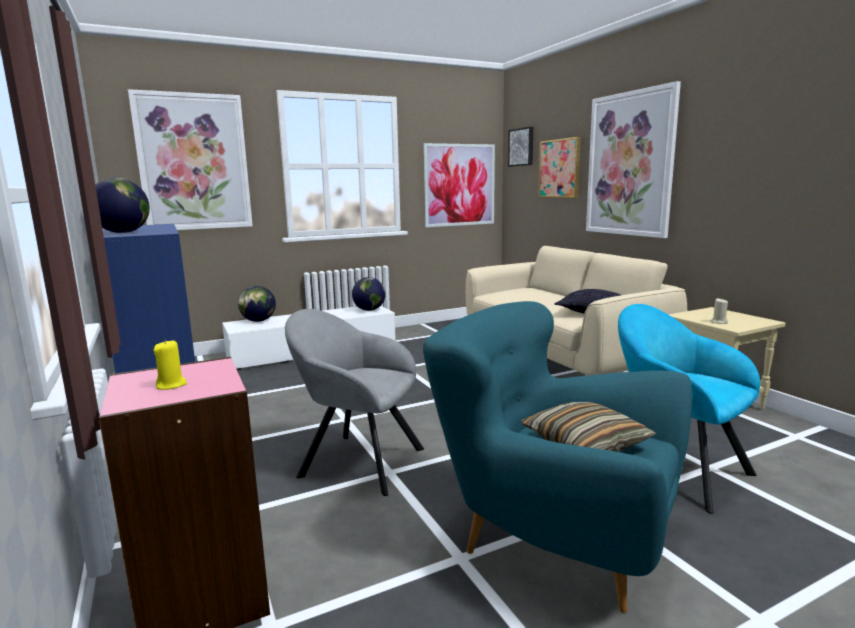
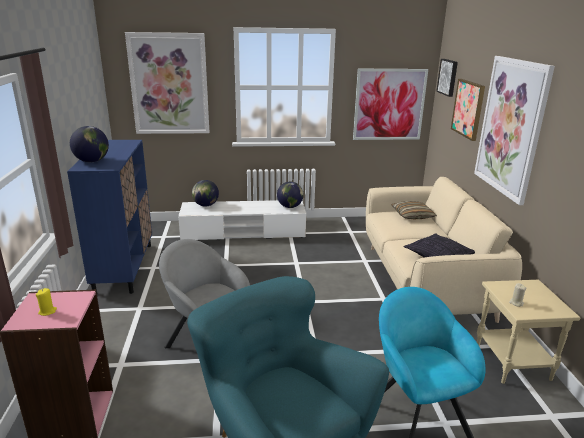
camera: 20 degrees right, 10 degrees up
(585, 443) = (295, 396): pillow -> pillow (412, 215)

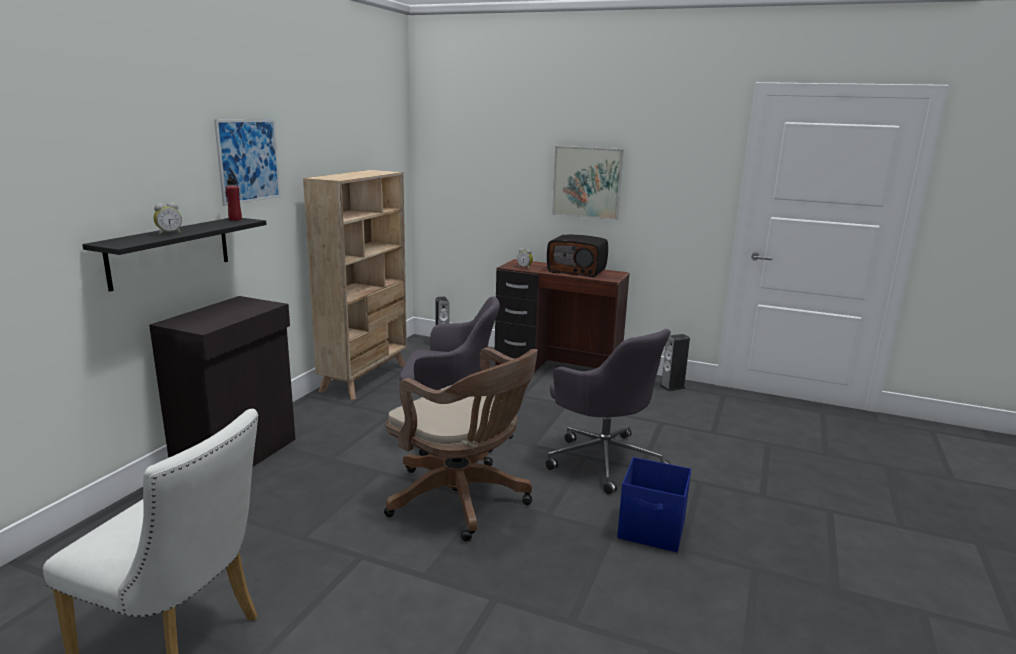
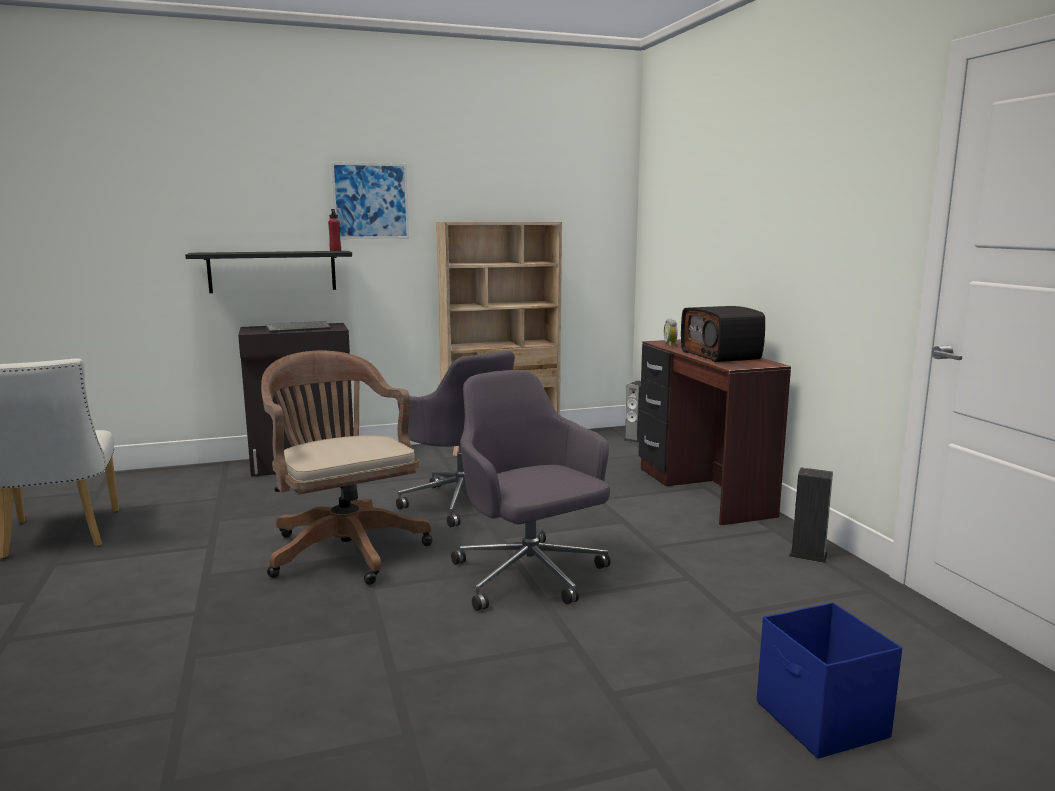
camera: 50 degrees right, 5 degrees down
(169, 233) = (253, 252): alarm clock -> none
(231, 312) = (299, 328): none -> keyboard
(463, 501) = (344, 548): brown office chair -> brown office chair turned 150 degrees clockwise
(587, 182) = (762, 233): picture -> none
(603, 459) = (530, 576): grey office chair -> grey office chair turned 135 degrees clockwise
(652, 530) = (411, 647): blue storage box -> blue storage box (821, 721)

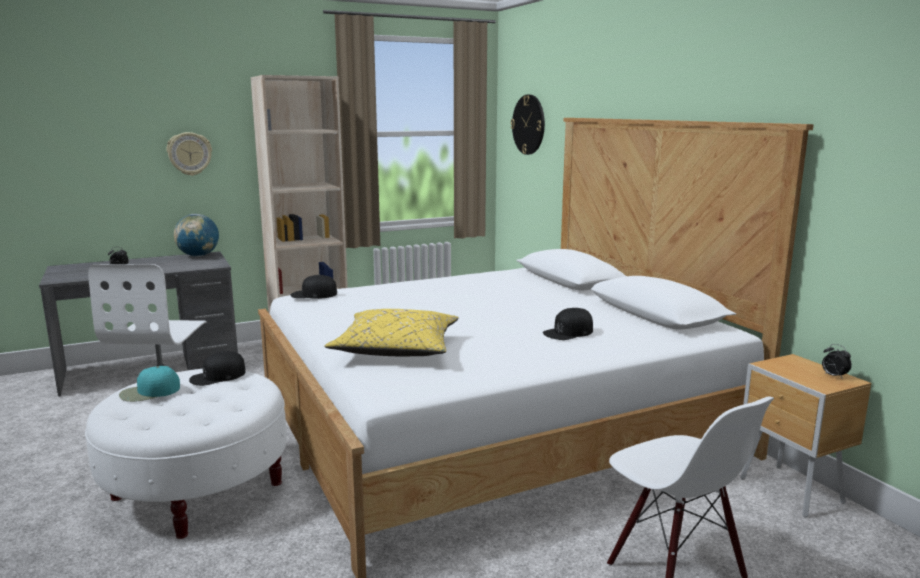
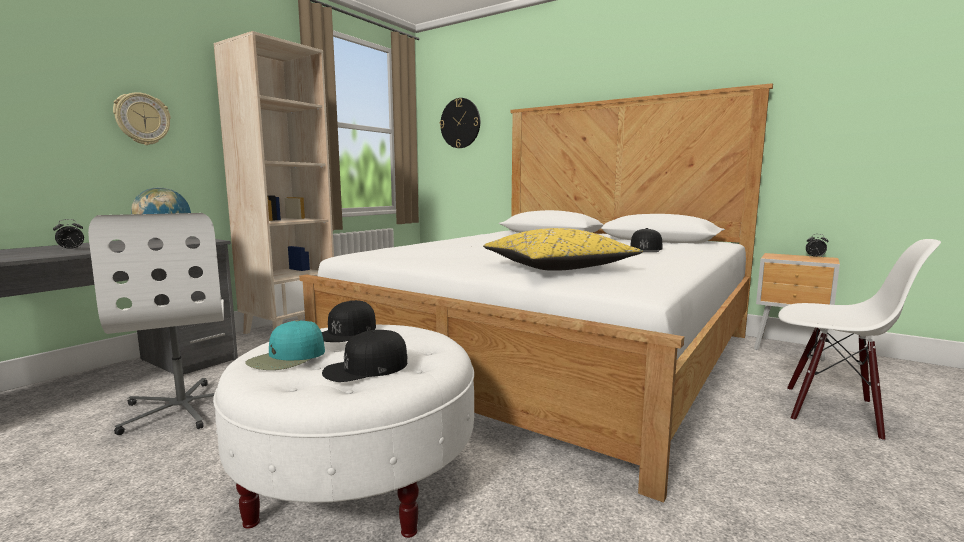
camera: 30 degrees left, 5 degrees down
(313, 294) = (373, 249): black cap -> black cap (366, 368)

- Problem statement: The answer consists of the line holding "camera: 30 degrees left, 5 degrees down" and every line after it up to the end of the records, word for word.

- Exercise response:
camera: 30 degrees left, 5 degrees down
(313, 294) = (373, 249): black cap -> black cap (366, 368)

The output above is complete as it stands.